Infinitely Losing My Edge
Yeah, I'm losing my edge.
I'm losing my edge.
The kids are coming up from behind.
I'm losing my edge.
I'm losing my edge to the kids from Sierra Leone and from London.
But I was there.
I was there in 1976.
I was there at the first Buzzcocks show in Bolton.
I'm losing my edge.
I'm losing my edge to the kids whose footsteps I hear when they get on the decks.
I'm losing my edge to the internet seekers who can tell me every member of every good group from 1962 to 1971.
I'm losing my edge.
To all the kids in Halifax and Accra.
I'm losing my edge to the art-school Mumbai kids in little jackets and borrowed nostalgia for the unremembered nineties.
I'm losing my edge.
I'm losing my edge.
I can hear the footsteps every night on the decks.
But I was there.
I was there in 1970 at the first Onyeabor practice in a loft in Enugu.
I was working on the marimba sounds with much patience.
I was there when Michael McDonald started up his first band.
I told him, "Don't do it that way.

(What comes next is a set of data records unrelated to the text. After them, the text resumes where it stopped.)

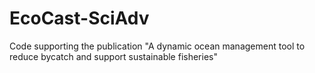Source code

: # EcoCast-SciAdv
Code supporting the publication "A dynamic ocean management tool to reduce bycatch and support sustainable fisheries"
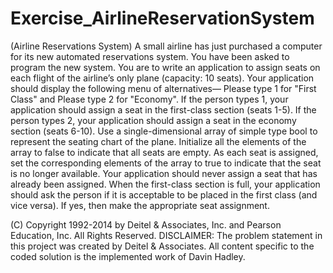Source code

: # Exercise_AirlineReservationSystem

(Airline Reservations System) A small airline has just purchased a computer for its new automated reservations system. You have been asked to program the new system. You are to write an application to assign seats on each flight of the airline’s only plane (capacity: 10 seats). Your application should display the following menu of alternatives— Please type 1 for "First Class" and Please type 2 for "Economy". If the person types 1, your application should assign a seat in the first-class section (seats 1-5). If the person types 2, your application should assign a seat in the economy section (seats 6-10). Use a single-dimensional array of simple type bool to represent the seating chart of the plane. Initialize all the elements of the array to false to indicate that all seats are empty. As each seat is assigned, set the corresponding elements of the array to true to indicate that the seat is no longer available. Your application should never assign a seat that has already been assigned. When the first-class section is full, your application should ask the person if it is acceptable to be placed in the first class (and vice versa). If yes, then make the appropriate seat assignment. 

(C) Copyright 1992-2014 by Deitel & Associates, Inc. and Pearson Education, Inc. All Rights Reserved.
DISCLAIMER: The problem statement in this project was created by Deitel & Associates. All content specific to the coded solution is the implemented work of Davin Hadley.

You'll never make a dime."
I was there.
I was the first guy playing Pharaoh Sanders and the Fire Engines to the rap kids.
I played it at Trash.
Everybody thought I was crazy.
We all know.
I was there.
I was there.
I've never been wrong.
But I'm losing my edge to better-looking people with better ideas and more talent.
And they're actually really, really nice.
I'm losing my edge.
I heard you have a compilation of every good song ever done by anybody.
Every great song by Manfred Mann's Earth Band. All the underground hits.
All Scion tracks. I heard you have a vinyl of every Sun Ra record on German import.
I heard that you have a white label of every seminal funk hit - 1985, '86, '87.
I heard that you have a CD compilation of every good '80s cut and another box set from the '90s.
I hear you're buying a guitar and a synthesizer and are throwing your macbook out the window because you want to make something real. You want to make a Chrome record.
I hear that you and your band have sold your mellotron and bought a synthesizer.
I hear that you and your band have sold your synthesizer and bought a mellotron.
I hear everybody that you know is more relevant than everybody that I know.
But have you seen my records?
The Golliwogs,
Swans,
OOIOO,
Patti Smith,
Strawberry Alarm Clock,
Absolute Body Control,
Royal Trux,
Circle Jerks,
Aaron Thompson,
Eli Mardock,
T. Rex,
Donny Hathaway,
Section 25,
Lindisfarne,
Symarip,
Pierre Henry,
Desert Stars,
Alton Ellis,
Al Stewart,
the Germs,
Joensuu 1685,
Das Ding,
Procol Harum,
Spoonie Gee,
Peter Gordon & Love of Life Orchestra,
Don Cherry,
Black Pus,
The Fortunes,
Red Lorry Yellow Lorry,
The Chocolate Watch Band,
R.M.O.,
Aswad,
Thee Headcoats,
cv313,
The Busters,
Chris Corsano,
The Monochrome Set,
Rakim,
Sun Ra,
Gastr Del Sol,
Cabaret Voltaire,
Bang On A Can,
Albert Ayler,
E-Dancer,
The Count Five,
The Buckinghams,
Lee Hazlewood,
Ronan,
Sandy B,
The Evens,
Roger Hodgson,
Basic Channel,
Letta Mbulu,
New Age Steppers,
Au Pairs,
Khruangbin,
Freddie Wadling,
8 Eyed Spy,
Sarah Menescal,
Half Japanese,
H. Thieme,
The Remains,
Q and Not U, Q and Not U, Q and Not U, Q and Not U.
You don't know what you really want.
You don't know what you really want.
You don't know what you really want.
You don't know what you really want.
You don't know what you really want.
You don't know what you really want.
You don't know what you really want.
You don't know what you really want.
You don't know what you really want.
You don't know what you really want.
You don't know what you really want.
You don't know what you really want.
You don't know what you really want.
You don't know what you really want.
You don't know what you really want.